General Collateral Agreement

A general guarantee certificate is a non-capital guarantee securities issued by the NCC Clearing Bank against assets deposited by a clearing company in a combined pool. The new instrument will be released on February 29, 2016. Cash funds (EUR, USD and RUB) and all bonds accepted as collateral by the NCC Clearing Bank (OFZs, corporate bonds, Eurobonds) are eligible for the pool. The list of eligible assets will be expanded by the creation of a pool of shares. A sale/buy-back is the cash sale and pre-line repurchase of a security. These are two separate pure elements of the cash market, one for settlement in advance. The futures price is set against the spot price in order to obtain a market return. The basic motivation of Sell/Buybacks is generally the same as in the case of a conventional repo (i.e. the attempt to take advantage of the lower financing rates generally available for secured loans, unlike unsecured loans). The profitability of the transaction is also similar, with interest on the money borrowed from the sale/purchase being implicitly included in the difference between the sale price and the purchase price. In 2008, attention was drawn to a form known as Repo 105 after the Collapse of Lehman, since Repo 105s would have been used as an accounting ploy to mask the deterioration of Lehman`s financial health.

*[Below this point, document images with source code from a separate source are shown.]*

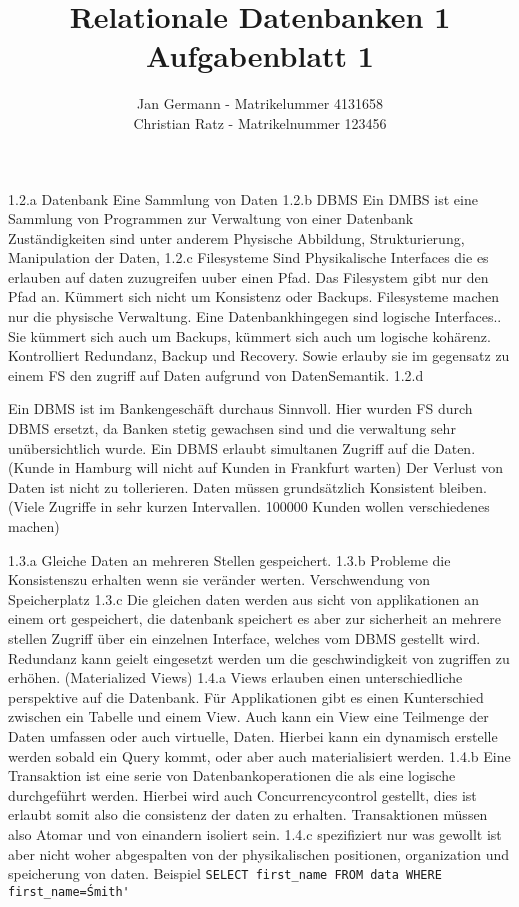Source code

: \documentclass[12pt,a4paper,DIV=9]{scrartcl}
\author{Jan Germann - Matrikelummer 4131658\\Christian Ratz - Matrikelnummer 123456}
\title{Relationale Datenbanken 1\\ Aufgabenblatt 1}
\begin{document}
\maketitle



1.2.a Datenbank
Eine Sammlung von Daten
1.2.b DBMS
Ein DMBS ist eine Sammlung von Programmen zur Verwaltung von einer Datenbank
Zuständigkeiten sind unter anderem Physische Abbildung, Strukturierung, Manipulation der Daten,
1.2.c Filesysteme
Sind Physikalische Interfaces die es erlauben auf daten zuzugreifen uuber einen Pfad. Das Filesystem gibt nur den Pfad an. Kümmert sich nicht um Konsistenz oder Backups. Filesysteme machen nur die physische Verwaltung.
Eine Datenbankhingegen sind logische Interfaces.. Sie kümmert sich auch um Backups, kümmert sich auch um logische kohärenz. Kontrolliert Redundanz, Backup und Recovery. Sowie erlauby sie im gegensatz zu einem FS den zugriff auf Daten aufgrund von DatenSemantik.
1.2.d

Ein DBMS ist im Bankengeschäft durchaus Sinnvoll. Hier wurden FS durch DBMS ersetzt, da Banken stetig gewachsen sind und die verwaltung sehr unübersichtlich wurde. 
Ein DBMS erlaubt simultanen Zugriff auf die Daten.  (Kunde in Hamburg will nicht auf Kunden in Frankfurt warten)
Der Verlust von Daten ist nicht zu tollerieren.
Daten müssen grundsätzlich Konsistent bleiben. (Viele Zugriffe in sehr kurzen Intervallen. 100000 Kunden wollen verschiedenes machen)


1.3.a
Gleiche Daten an mehreren Stellen gespeichert.
1.3.b
Probleme die Konsistenszu erhalten wenn sie veränder werten.
Verschwendung von Speicherplatz
1.3.c
Die gleichen daten werden aus sicht von applikationen an einem ort gespeichert, die datenbank speichert es aber zur sicherheit an mehrere stellen
Zugriff über ein einzelnen Interface, welches vom DBMS gestellt wird.
Redundanz kann geielt eingesetzt werden um die geschwindigkeit von zugriffen zu erhöhen. (Materialized Views)
1.4.a Views erlauben  einen unterschiedliche perspektive auf die Datenbank.  Für Applikationen gibt es einen Kunterschied zwischen ein Tabelle und einem View. Auch kann ein View eine Teilmenge  der Daten umfassen oder auch virtuelle, Daten.  Hierbei kann ein dynamisch erstelle werden sobald ein Query kommt, oder aber auch materialisiert werden.
1.4.b  Eine Transaktion ist eine serie von Datenbankoperationen die als eine logische durchgeführt werden. Hierbei wird auch Concurrencycontrol gestellt, dies ist  erlaubt somit also die consistenz der daten zu erhalten. Transaktionen müssen also Atomar und von einandern isoliert sein.
1.4.c spezifiziert nur was gewollt ist aber nicht woher
abgespalten von der physikalischen positionen, organization und speicherung von daten. Beispiel
\texttt{SELECT first\_name FROM data WHERE first_name=\'Smith\'}
\end{document}
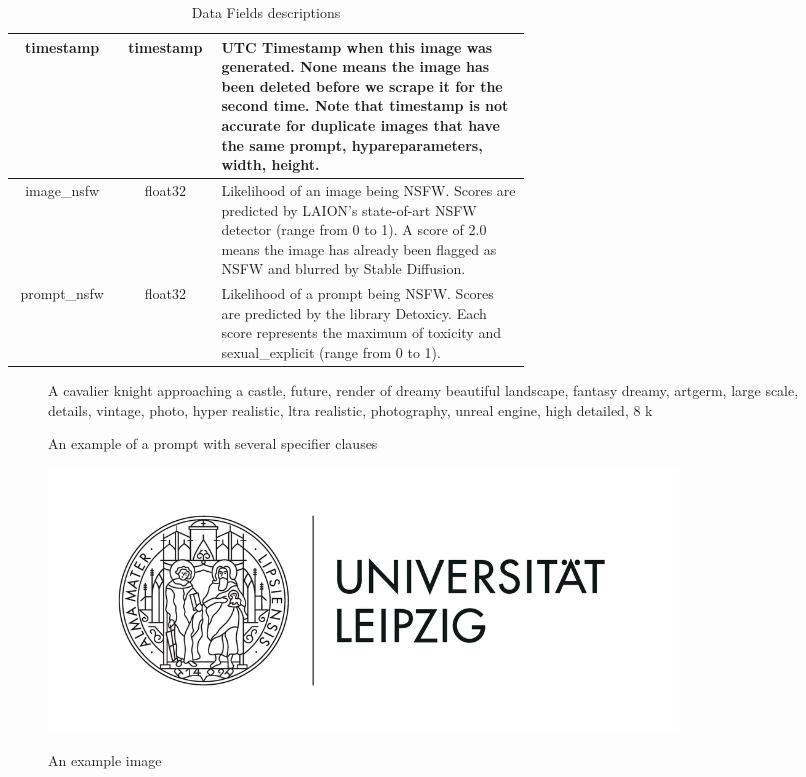 \begin{table}[h]
\begin{center}
\begin{tabular}{||c c p{0.6\linewidth}||}
         \hline
         timestamp & timestamp & UTC Timestamp when this image was generated. None means the image has been deleted before we scrape it for the second time. Note that timestamp is not accurate for duplicate images that have the same prompt, hypareparameters, width, height. \\ 
         \hline
         image\_nsfw & float32 & Likelihood of an image being NSFW. Scores are predicted by LAION's state-of-art NSFW detector (range from 0 to 1). A score of 2.0 means the image has already been flagged as NSFW and blurred by Stable Diffusion. \\ 
         \hline
         prompt\_nsfw & float32 & Likelihood of a prompt being NSFW. Scores are predicted by the library Detoxicy. Each score represents the maximum of toxicity and sexual\_explicit (range from 0 to 1). \\ [1ex] 
         \hline
        \end{tabular}
    \end{center}
    \caption{Data Fields descriptions \autocite{poloclub-diffusiondb}} %
    \label{metadata}
\end{table}


\begin{figure}[h]
    \begin{center}
        A cavalier knight approaching a castle, future, render of dreamy beautiful landscape, fantasy dreamy, artgerm, large scale, details, vintage, photo, hyper realistic, ltra realistic, photography, unreal engine, high detailed, 8 k
    \end{center}
\caption{An example of a prompt with several specifier clauses \autocite{poloclub-diffusiondb}} %
\label{specifier_example}
\end{figure}



\begin{figure}[h]
    \begin{center}
        \includegraphics[height=7cm]{Bilder/Uni-L.png}\\[2.5ex]
    \end{center}
\caption{An example image}
\label{example_image}
\end{figure}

Another controversial form of buyback order is the “internal repo,” which was first highlighted in 2005. In 2011, it was proposed that, in order to finance risky transactions on European government bonds, Rest could have been the mechanism by which MF Global endangered several hundred million dollars of client funds before its bankruptcy in October 2011. Much of the deposit guarantee is obtained through the re-library of other customer security. [22] [23] When the Federal Reserve`s open market committee intervenes in open market transactions, pension transactions add reserves to the banking system and withdraw them after a specified period; Rest first reverses the flow reserves, then add them again. This instrument can also be used to stabilize interest rates and the Federal Reserve has used it to adjust the policy rate to the target rate. [16] After signing the generalized security contract, the debtor is required to perform the acts mentioned in the agreement, such as repaying a certain amount to the lender, which does not allow third parties to take security measures without the lender`s consent and not to alter the control of the business without the lender`s consent. While conventional deposits are generally instruments that are sifted against credit risk, there are residual credit risks. Although this is essentially a guaranteed transaction, the seller may not buy back the securities sold on the due date. In other words, the pension seller does not fulfill his obligation. Therefore, the buyer can keep the warranty and liquidate the guarantee to recover the borrowed money.

However, security may have lost value since the beginning of the operation, as security is subject to market movements.